### Exercise prompt
Rewrite the records from the first line through the line that contains "該比南亞科大很多，但是7月2日中環先認賠", putting "Verzenden" in place of "Verstuur" and keeping everything else unchanged. Leave the pictures out of your answer.

Supplied records below:

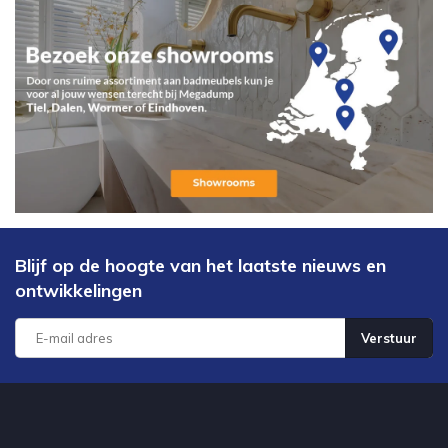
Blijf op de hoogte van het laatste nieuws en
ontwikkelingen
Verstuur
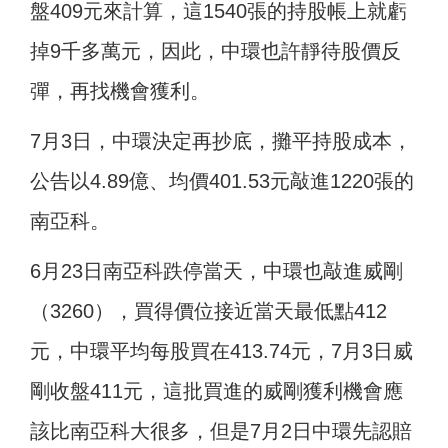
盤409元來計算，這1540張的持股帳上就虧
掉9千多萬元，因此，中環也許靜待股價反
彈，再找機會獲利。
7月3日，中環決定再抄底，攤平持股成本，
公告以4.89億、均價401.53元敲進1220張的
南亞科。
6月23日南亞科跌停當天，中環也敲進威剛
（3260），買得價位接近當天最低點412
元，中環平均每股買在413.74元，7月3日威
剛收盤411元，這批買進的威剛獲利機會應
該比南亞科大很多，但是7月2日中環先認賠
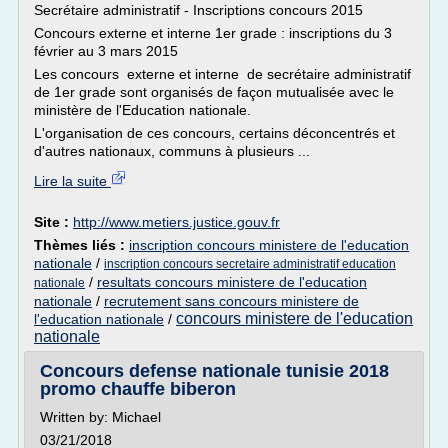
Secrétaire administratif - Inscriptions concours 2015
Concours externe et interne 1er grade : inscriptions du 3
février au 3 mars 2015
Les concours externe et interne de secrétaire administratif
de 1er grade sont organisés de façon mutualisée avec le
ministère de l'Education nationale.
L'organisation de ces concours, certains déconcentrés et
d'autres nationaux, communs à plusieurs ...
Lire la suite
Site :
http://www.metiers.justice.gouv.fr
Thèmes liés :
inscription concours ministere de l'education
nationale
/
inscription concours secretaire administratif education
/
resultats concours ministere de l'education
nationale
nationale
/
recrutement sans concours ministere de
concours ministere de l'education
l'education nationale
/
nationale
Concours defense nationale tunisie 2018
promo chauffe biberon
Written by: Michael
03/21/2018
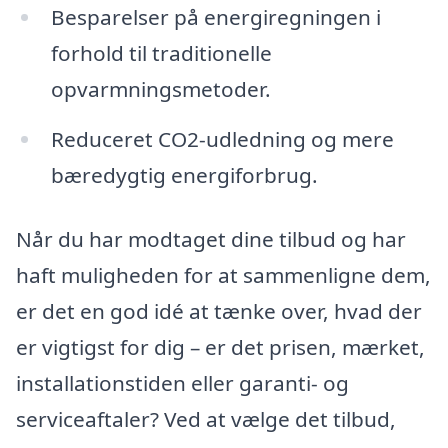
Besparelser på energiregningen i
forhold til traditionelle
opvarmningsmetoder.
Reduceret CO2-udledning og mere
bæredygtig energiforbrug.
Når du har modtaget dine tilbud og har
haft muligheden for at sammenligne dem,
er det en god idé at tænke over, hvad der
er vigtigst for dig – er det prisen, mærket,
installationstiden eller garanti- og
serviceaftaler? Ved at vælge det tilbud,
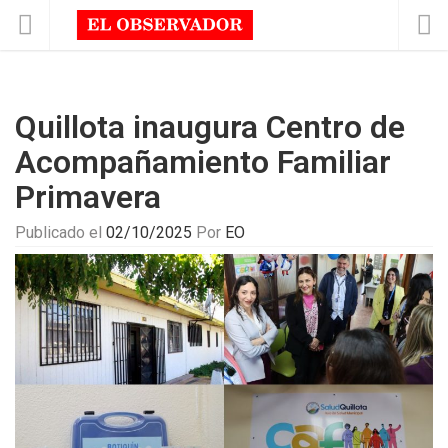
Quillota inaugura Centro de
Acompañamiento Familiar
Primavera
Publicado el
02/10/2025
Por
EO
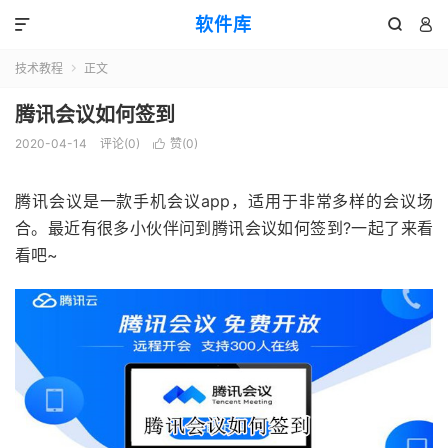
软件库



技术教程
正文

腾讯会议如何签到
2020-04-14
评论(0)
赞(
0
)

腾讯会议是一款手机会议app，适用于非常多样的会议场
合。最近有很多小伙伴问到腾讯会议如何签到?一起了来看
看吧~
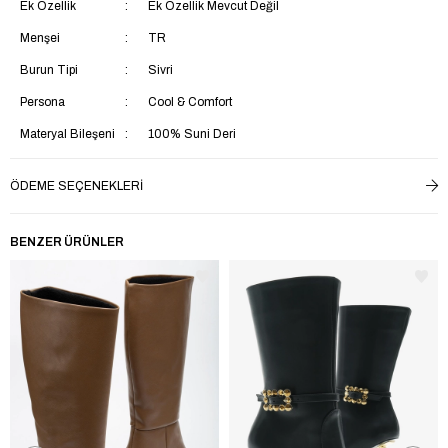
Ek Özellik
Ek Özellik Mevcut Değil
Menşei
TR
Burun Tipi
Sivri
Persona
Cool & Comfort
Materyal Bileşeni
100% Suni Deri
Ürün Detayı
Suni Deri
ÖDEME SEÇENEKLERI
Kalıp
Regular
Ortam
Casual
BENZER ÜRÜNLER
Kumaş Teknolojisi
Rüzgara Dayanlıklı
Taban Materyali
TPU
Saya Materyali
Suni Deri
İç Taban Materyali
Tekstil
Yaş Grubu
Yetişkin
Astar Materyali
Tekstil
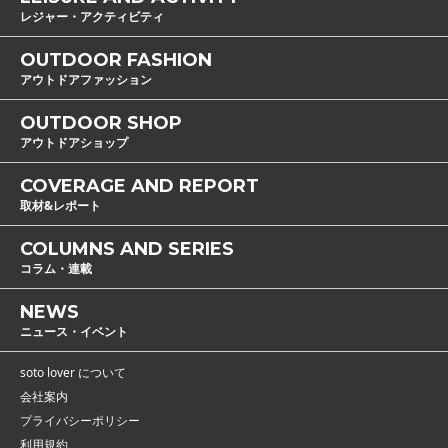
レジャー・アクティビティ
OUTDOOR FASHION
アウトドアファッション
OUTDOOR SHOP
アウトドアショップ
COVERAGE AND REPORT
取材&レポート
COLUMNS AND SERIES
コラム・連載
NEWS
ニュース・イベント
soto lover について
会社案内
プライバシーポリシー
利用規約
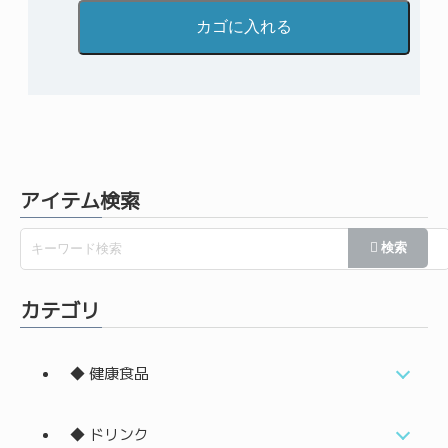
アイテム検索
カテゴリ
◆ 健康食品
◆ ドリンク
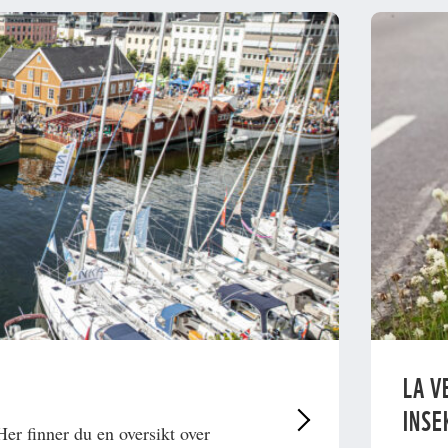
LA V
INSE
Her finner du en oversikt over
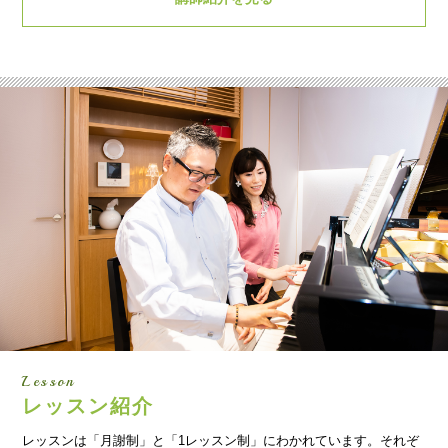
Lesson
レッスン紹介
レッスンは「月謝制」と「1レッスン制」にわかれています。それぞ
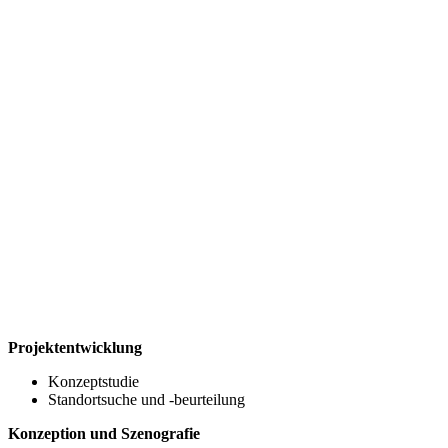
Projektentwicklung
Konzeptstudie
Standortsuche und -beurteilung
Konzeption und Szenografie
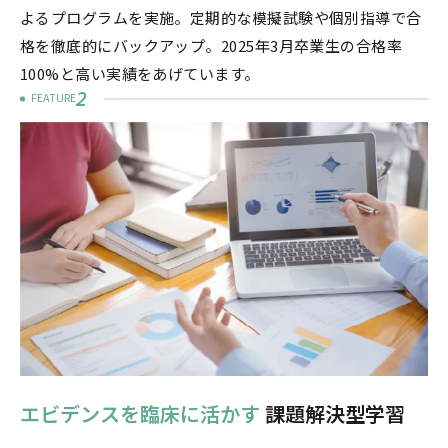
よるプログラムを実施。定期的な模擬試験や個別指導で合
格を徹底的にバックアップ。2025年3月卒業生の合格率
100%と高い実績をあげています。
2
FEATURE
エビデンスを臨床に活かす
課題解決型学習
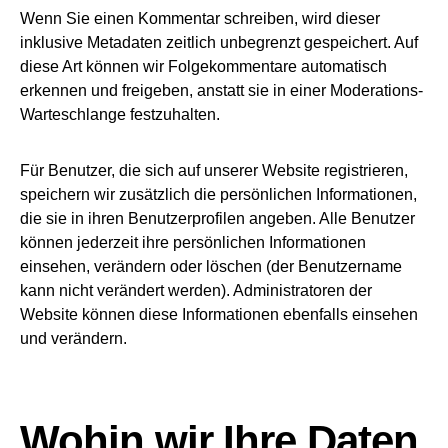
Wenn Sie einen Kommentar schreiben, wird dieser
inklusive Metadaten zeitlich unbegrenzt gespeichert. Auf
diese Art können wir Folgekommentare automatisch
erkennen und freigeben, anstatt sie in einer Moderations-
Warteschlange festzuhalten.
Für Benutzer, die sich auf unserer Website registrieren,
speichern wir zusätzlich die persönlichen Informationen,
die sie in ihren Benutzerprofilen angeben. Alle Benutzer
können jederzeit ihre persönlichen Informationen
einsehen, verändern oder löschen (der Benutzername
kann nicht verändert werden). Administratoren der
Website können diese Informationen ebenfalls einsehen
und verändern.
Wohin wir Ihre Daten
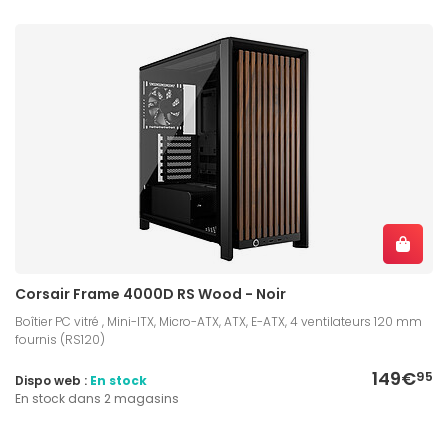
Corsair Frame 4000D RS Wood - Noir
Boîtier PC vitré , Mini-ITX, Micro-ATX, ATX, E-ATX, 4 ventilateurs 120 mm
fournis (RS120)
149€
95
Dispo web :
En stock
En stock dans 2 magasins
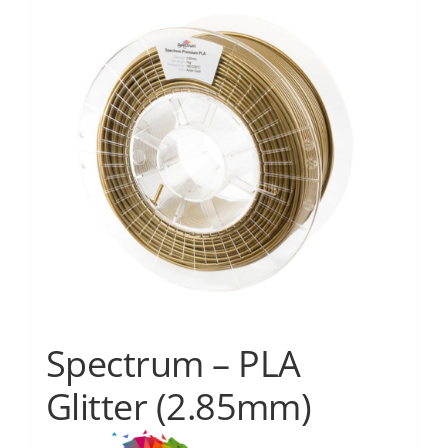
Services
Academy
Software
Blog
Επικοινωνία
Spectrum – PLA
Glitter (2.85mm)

End of Supplied records.

### Response
Blijf op de hoogte van het laatste nieuws en
ontwikkelingen
Verzenden
盤409元來計算，這1540張的持股帳上就虧
掉9千多萬元，因此，中環也許靜待股價反
彈，再找機會獲利。
7月3日，中環決定再抄底，攤平持股成本，
公告以4.89億、均價401.53元敲進1220張的
南亞科。
6月23日南亞科跌停當天，中環也敲進威剛
（3260），買得價位接近當天最低點412
元，中環平均每股買在413.74元，7月3日威
剛收盤411元，這批買進的威剛獲利機會應
該比南亞科大很多，但是7月2日中環先認賠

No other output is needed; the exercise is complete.